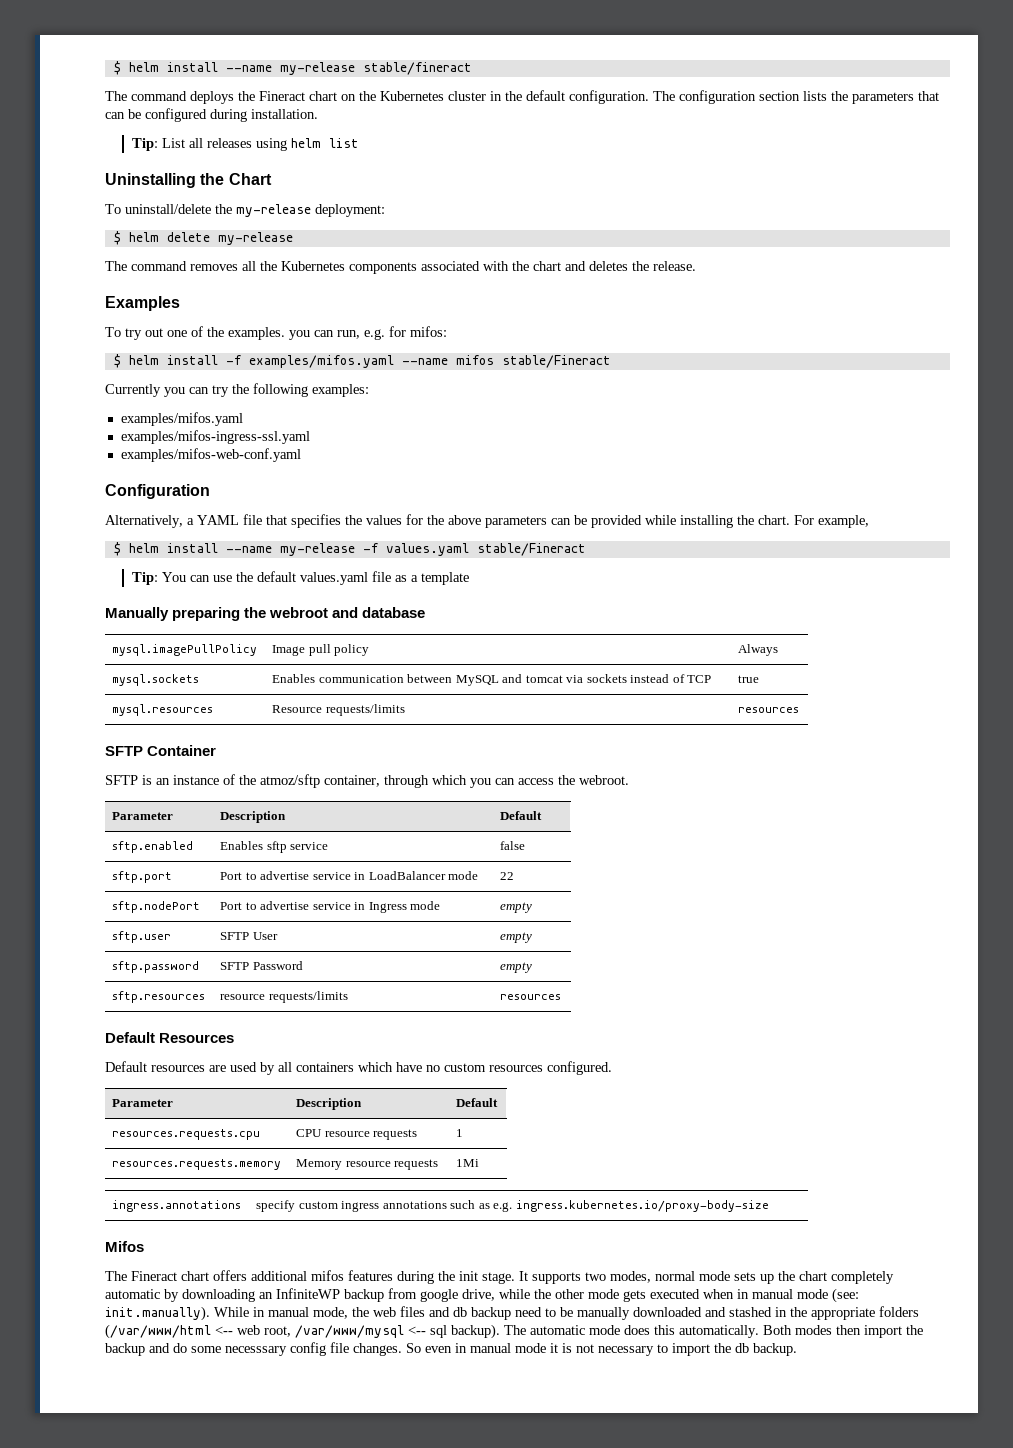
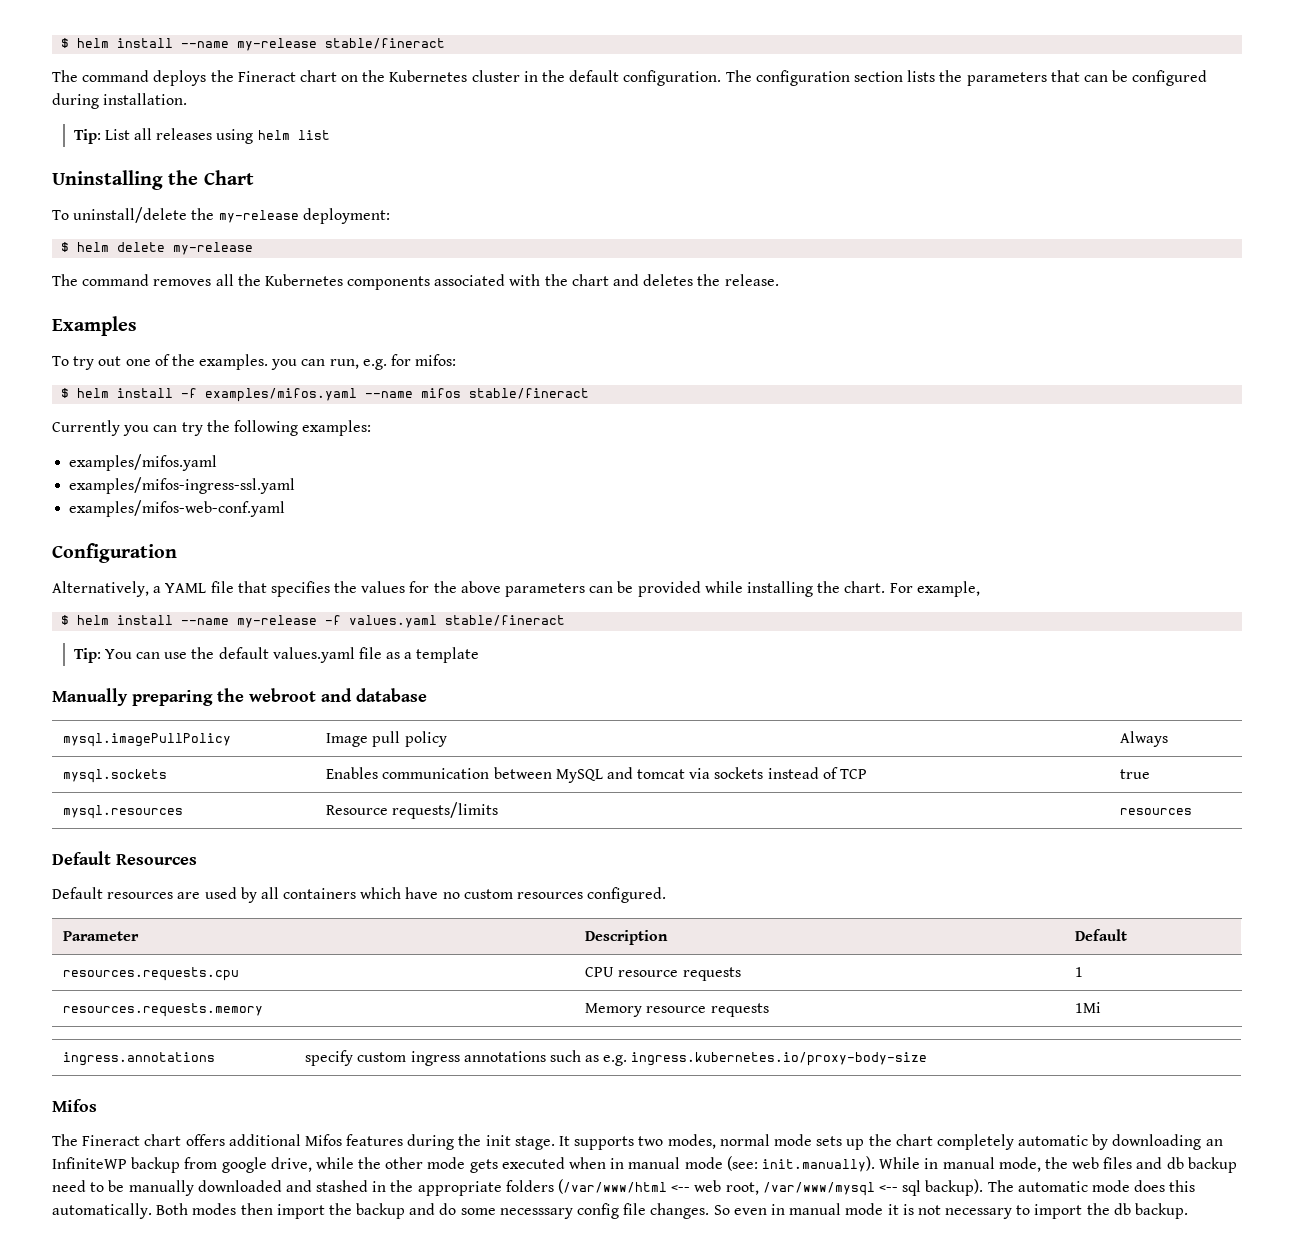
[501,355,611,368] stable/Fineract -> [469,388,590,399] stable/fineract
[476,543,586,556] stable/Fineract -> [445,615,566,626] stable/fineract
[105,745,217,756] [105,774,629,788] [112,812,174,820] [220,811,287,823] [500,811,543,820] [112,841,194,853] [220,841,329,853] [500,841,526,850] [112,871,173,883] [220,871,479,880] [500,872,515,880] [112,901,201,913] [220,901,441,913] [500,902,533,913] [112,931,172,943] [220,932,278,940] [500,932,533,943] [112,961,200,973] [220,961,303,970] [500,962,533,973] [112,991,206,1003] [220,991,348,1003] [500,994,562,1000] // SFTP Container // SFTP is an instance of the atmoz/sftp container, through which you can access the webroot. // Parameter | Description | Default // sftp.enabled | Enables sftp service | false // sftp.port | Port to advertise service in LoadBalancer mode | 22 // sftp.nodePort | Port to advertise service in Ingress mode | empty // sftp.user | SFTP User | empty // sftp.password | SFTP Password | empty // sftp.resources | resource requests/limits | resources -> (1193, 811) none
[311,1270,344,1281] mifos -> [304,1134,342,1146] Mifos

...

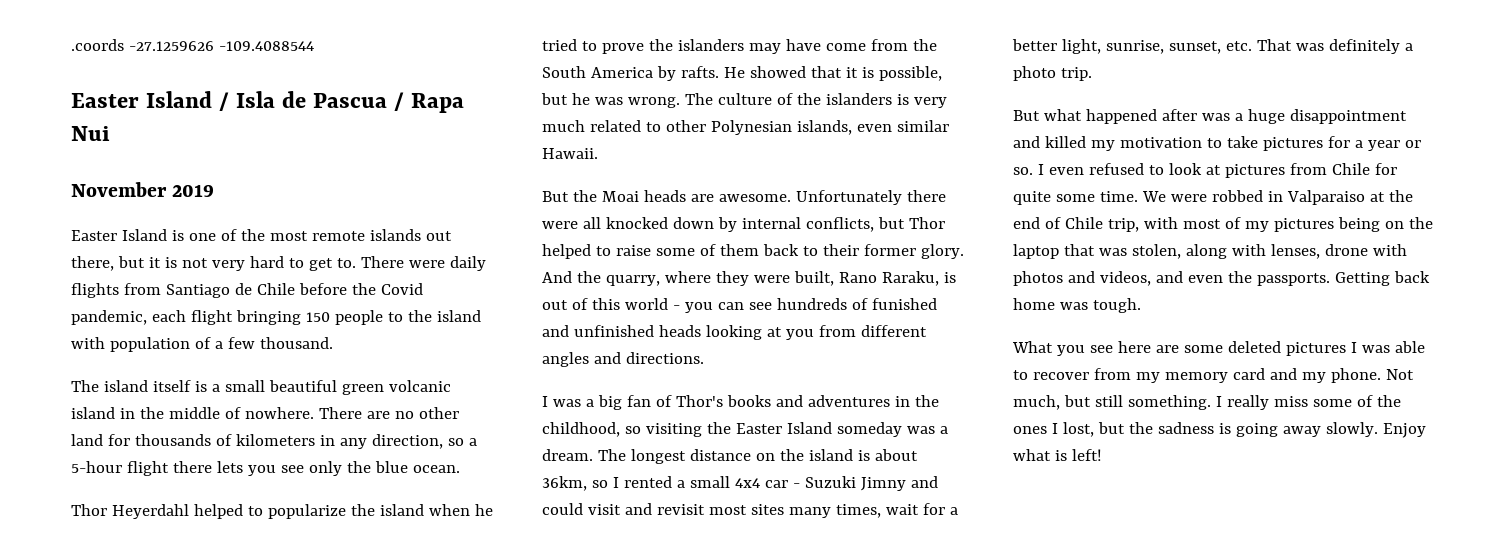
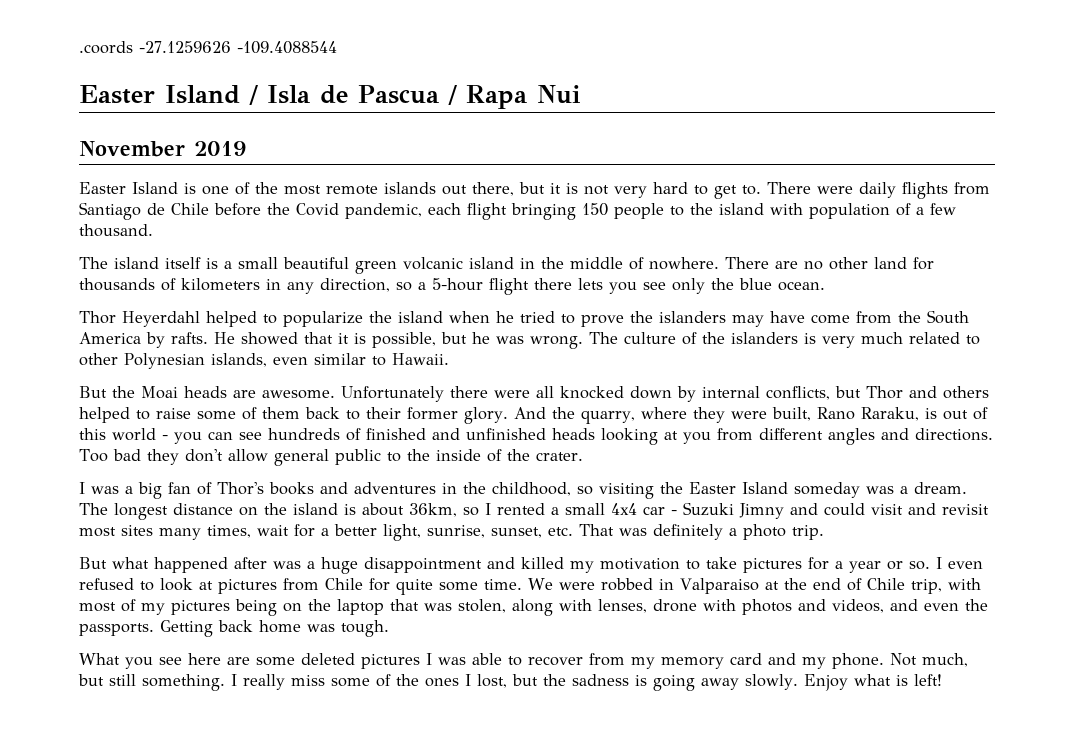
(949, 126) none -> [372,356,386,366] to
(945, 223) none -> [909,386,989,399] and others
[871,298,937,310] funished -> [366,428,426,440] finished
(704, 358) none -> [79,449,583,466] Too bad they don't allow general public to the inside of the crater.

= Directions for this task =
Above are some records; copy exactly the lines from the one with "[501,355,611,368] stable/Fineract ->" through the one with "[311,1270,344,1281] mifos ->", both included, and no others.

= Answer to this problem =
[501,355,611,368] stable/Fineract -> [469,388,590,399] stable/fineract
[476,543,586,556] stable/Fineract -> [445,615,566,626] stable/fineract
[105,745,217,756] [105,774,629,788] [112,812,174,820] [220,811,287,823] [500,811,543,820] [112,841,194,853] [220,841,329,853] [500,841,526,850] [112,871,173,883] [220,871,479,880] [500,872,515,880] [112,901,201,913] [220,901,441,913] [500,902,533,913] [112,931,172,943] [220,932,278,940] [500,932,533,943] [112,961,200,973] [220,961,303,970] [500,962,533,973] [112,991,206,1003] [220,991,348,1003] [500,994,562,1000] // SFTP Container // SFTP is an instance of the atmoz/sftp container, through which you can access the webroot. // Parameter | Description | Default // sftp.enabled | Enables sftp service | false // sftp.port | Port to advertise service in LoadBalancer mode | 22 // sftp.nodePort | Port to advertise service in Ingress mode | empty // sftp.user | SFTP User | empty // sftp.password | SFTP Password | empty // sftp.resources | resource requests/limits | resources -> (1193, 811) none
[311,1270,344,1281] mifos -> [304,1134,342,1146] Mifos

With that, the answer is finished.